I urge everyone reading this to take Newsweek and The Southern Poverty Law Center to school.  First, read the article that Newsweek printed.  Then, click on the links I've provided and write both of them a letter.  Write something worthwhile; don't send spam or profanities.   That won't help the situation.  Tell them how you feel. 

White Plains Paranoia

According to an AP story dated  February 27th, three Catholic families are suing their local school district over violation of their religious and privacy rights.

Among their claims: the use of "ghoul" as a 4th-grade vocabulary word, the study of Indian and Mexican culture, a field trip to a cemetery, a discussion on crystals from a visiting mineralogist, Earth Day celebrations, a meeting with a yoga teacher and, you guessed it, the district's tolerance of Magic: The Gathering on school grounds. 

The case stems from the Bedford County debate over the permission of M:TG on school grounds (see Parents Sue School Over Owl Vomit, on the Advocacy 1997 page).   After the initial objections over the game, the district banned it from school grounds until mental health experts could report on the possible dangers of the game.   When the game was found to pose no danger, it was permitted once more.  Angry parents then filed a suit against the school district, compiling a much longer list of grievances.

Judge Charles Brieant became very irritated during the trial, apparently at the subject matter of the entire case, and made several sarcastic comments during the questioning.  His observations are well worth checking out; here are two AP stories about the trial: School Sued on Religious Grounds, and Satanism Lawsuit Has Weighty Issues.

February, 1999:

Linedecker's "The Vampire Killers" Comes Clean

Several months ago, I picked up "The Vampire Killers", Clifford Linedecker's account of the Wendorf Vampire Clan Murders, and one of St.

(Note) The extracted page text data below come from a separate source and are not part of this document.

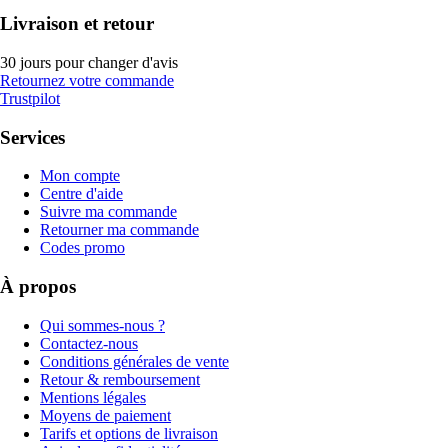
Livraison et retour
30 jours pour changer d'avis
Retournez votre commande
Trustpilot
Services
Mon compte
Centre d'aide
Suivre ma commande
Retourner ma commande
Codes promo
À propos
Qui sommes-nous ?
Contactez-nous
Conditions générales de vente
Retour & remboursement
Mentions légales
Moyens de paiement
Tarifs et options de livraison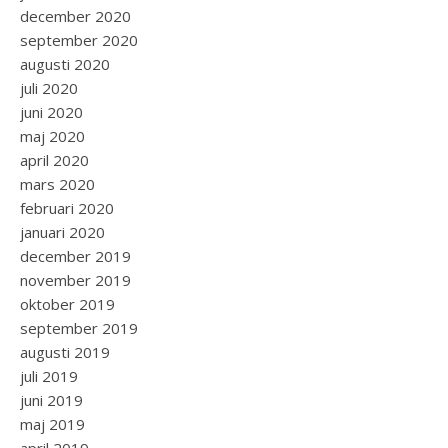
december 2020
september 2020
augusti 2020
juli 2020
juni 2020
maj 2020
april 2020
mars 2020
februari 2020
januari 2020
december 2019
november 2019
oktober 2019
september 2019
augusti 2019
juli 2019
juni 2019
maj 2019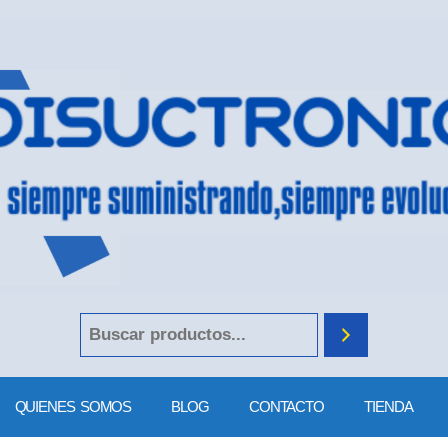
QUIENES SOMOS
BLOG
CONTACTO
TIENDA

Martin's True Crime Library series.  I was expecting the worst, for a couple of reasons. 

Just before it's release, St. Martin's Press announced that all of the copies were going to be destroyed due to a glaring error in the cover art; it seems that one of the youths pictured on the cover was not involved in the crime at all.

Then, I got word from a friend who works at that the book was being shipped with a green errata sheet, informing the reader of the cover error... a quick and dirty fix, but one that probably saved them a lot of money.  Naturally, I thought the worst... just how quick and dirty would the writing be as well?

My copy sat unread for some time, as I had purchased it during the Christmas rush, until I recently picked it up to skim it.  Imagine my surprise as I randomly opened the book to page 272 and found the following statement:

"Television didn't make Rod, Dana, Charity or Scott begin sharing blood anymore than role-playing characters from "Vampire: The Masquerade" did.  "Vampire," "Werewolf," "Dungeons & Dragons," and other games like them are exciting, intellectually challenging pastimes that encourage players to use their minds and their imaginations.  The dreadful psychic and emotional damage that shaped Rod's character and led to his murderous behavior was present in his life long before he developed his interest in vampirism."
Although I have yet to read the rest of the book, I must say that it seems like for once, someone did their homework.  Thank you, Mr. Linedecker!

Sean Sellers Executed

Sean Sellers, a youth who killed a convenience store clerk in 1985 and his mother and stepfather in 1986, was executed in Oklahoma on February 4th, 1999 at 12 noon.  Sellers appealed for clemency in late January, but was denied.

Sellers' first defense was the "D&D made me do it" defense.  When this failed (as it always does), his lawyers shifted the attention to his Satanic practices, and then again to possible multiple personality syndrome.  None of these strategies worked.